Ted Nugent has many names: The Nuge, Motor City Madman, Ted the Sledge, for a few.
But no matter what you call the gregarious and outrageous musician, he’s still got the passion, the drive, the energy and the moxie to please rockers of all ages.
The Nuge prefers to preserve his voice when he’s on tour, making phone interviews impossible, his publicist said. But he was happy to field questions via e-mail.
Nugent says that even though he’s in his 60s, he’s never felt so young. Music is partly responsible for that, he said, along with “a lust for life and an unbridled pursuit of happiness.”
He has his own recipe for staying young. “Passion, venison, clean living, spirit and attitude,” he wrote. “The American Dream cocktail.”
Nugent grew up in Detroit, taking up the guitar as a teenager. His introduction to musical notoriety came from his days as lead guitarist with The Amboy Dukes in 1965.
In 1975 he struck out on a solo career, which produced such familiar songs as “Cat Scratch Fever.”
He’s also known for his devotion to hunting, fishing, trapping and the ultimate in self-survival skills, not to mention his strong ties to conservation and the right to bear arms.
“I am and have always been a conscientious pragmatist, living my life based on logic, truth, accountability, a Herculean work ethic, good will and decency,” Nugent wrote. “It’s called the American Dream.”
So how do his love of music and hunting get along?
“My music is mostly an uppity soundtrack of the pure, perfect primal scream of rugged individualism, absolute independence and being one with the good Mother Earth,” he wrote.
“Hunting, fishing and trapping are the last perfect natural environmental positives available to mankind, and my ultra-intense soulful American music is the soundtrack of defiance against the brain-dead denial of political correctness against my hunting lifestyle.
“I rock like an animal all summer long, then hunt September through March. It simply doesn’t get any better than this.”
Nugent has done his share of acting as well, from guest spots on “Miami Vice” and “That ’70s Show” to his reality outdoor TV series “Spirit of the Wild,” which took viewers on a variety of bow hunting jaunts.
He also played host to a VH1 reality show called “Surviving Nugent,” in which he took city folks into the backwoods and taught them how to survive in the wilderness.

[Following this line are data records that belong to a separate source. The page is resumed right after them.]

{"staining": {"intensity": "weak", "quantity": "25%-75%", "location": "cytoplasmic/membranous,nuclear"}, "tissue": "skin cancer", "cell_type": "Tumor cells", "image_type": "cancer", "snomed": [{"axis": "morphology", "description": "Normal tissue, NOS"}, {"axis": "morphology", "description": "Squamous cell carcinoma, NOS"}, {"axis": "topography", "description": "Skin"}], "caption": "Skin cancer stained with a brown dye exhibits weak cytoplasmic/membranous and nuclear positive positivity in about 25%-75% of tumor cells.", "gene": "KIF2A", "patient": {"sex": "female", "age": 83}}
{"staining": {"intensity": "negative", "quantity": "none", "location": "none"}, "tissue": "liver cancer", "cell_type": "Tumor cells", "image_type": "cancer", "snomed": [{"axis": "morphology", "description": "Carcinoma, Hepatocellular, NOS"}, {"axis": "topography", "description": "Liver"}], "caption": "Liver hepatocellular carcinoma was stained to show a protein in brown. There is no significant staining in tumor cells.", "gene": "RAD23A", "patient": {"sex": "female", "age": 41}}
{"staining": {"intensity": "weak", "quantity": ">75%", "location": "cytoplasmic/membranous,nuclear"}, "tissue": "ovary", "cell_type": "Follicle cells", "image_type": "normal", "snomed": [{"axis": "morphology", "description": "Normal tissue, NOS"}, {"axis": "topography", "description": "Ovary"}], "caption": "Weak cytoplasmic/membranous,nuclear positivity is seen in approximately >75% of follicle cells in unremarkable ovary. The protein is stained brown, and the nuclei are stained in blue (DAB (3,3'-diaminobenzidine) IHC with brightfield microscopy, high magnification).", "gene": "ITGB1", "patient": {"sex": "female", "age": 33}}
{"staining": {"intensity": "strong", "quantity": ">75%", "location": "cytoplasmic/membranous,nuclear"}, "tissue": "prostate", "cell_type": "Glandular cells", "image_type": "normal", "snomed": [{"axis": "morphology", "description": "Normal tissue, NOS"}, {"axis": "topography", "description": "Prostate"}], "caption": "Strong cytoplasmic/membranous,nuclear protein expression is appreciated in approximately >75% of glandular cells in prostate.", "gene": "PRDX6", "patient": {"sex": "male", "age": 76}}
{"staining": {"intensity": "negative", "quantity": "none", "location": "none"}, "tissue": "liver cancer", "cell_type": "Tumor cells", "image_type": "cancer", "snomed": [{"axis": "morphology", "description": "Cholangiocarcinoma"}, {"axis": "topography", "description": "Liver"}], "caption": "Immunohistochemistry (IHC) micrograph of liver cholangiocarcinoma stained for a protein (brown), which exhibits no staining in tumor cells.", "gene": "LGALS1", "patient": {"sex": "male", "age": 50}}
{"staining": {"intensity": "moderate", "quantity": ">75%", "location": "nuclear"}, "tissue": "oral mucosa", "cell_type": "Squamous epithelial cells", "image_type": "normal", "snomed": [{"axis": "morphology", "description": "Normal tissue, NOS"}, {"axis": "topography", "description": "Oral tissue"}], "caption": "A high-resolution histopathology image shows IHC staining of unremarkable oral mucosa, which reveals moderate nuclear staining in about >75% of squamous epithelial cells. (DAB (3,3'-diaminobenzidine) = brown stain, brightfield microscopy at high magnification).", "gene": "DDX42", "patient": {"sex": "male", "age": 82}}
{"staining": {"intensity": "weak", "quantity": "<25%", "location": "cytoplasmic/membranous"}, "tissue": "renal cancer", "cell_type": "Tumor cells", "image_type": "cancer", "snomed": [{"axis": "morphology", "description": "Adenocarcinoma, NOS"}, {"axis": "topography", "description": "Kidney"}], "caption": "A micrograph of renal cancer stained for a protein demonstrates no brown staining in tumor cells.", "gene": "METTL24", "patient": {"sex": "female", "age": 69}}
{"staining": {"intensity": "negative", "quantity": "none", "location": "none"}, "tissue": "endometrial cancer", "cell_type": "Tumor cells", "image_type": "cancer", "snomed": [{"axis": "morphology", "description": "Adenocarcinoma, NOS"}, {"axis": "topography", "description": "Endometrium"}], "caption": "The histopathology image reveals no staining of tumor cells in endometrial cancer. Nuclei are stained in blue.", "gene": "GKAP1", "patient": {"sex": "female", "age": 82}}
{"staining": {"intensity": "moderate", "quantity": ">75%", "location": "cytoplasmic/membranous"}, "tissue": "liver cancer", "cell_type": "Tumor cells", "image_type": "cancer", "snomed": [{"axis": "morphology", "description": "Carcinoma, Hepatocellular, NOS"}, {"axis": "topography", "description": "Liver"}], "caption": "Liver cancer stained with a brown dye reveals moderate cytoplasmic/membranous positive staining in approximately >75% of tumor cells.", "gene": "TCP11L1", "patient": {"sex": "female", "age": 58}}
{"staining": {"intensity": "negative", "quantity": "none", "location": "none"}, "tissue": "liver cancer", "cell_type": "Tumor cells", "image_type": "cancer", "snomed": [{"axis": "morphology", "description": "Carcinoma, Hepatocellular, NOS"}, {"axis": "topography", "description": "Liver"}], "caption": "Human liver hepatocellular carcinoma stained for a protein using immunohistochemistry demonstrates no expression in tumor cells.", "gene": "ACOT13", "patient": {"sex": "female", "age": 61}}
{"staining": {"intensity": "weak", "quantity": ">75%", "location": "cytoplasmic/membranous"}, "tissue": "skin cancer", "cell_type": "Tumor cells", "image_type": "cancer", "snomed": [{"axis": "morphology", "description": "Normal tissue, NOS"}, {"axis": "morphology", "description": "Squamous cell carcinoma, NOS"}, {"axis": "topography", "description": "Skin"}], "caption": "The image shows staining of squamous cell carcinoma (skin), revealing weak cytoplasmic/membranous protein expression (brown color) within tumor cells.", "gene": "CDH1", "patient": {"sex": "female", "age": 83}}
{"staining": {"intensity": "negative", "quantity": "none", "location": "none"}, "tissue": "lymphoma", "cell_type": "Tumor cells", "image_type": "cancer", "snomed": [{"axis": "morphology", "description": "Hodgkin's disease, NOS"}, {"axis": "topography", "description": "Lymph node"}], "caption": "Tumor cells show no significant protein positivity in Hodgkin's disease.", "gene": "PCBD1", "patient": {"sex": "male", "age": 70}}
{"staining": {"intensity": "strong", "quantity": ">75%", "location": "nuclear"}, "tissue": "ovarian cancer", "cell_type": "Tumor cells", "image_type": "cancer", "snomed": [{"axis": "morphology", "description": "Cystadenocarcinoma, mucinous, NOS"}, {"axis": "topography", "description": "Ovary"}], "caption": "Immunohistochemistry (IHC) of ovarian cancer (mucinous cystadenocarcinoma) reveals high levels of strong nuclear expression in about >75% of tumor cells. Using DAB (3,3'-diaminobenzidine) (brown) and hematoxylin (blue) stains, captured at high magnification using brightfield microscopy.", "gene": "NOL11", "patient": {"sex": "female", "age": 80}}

Nugent’s been married twice and has a tribe of children and grandchildren he adores.
“All my children are devoted to being the best that they can be and to the American freedoms that facilitates it, including the self-evident truth of self defense,” he wrote.
“I have eight wonderful kids and seven wonderful grandchildren. Clearly my proudest accomplishment in life is the wonderful Americans my kids turned out to be. They are all kind, polite, healthy, athletic, hard-working, generous, loving, funny, cocky, great marksmen and thoughtful, conscientious human beings all. I love them all with all my heart and soul.”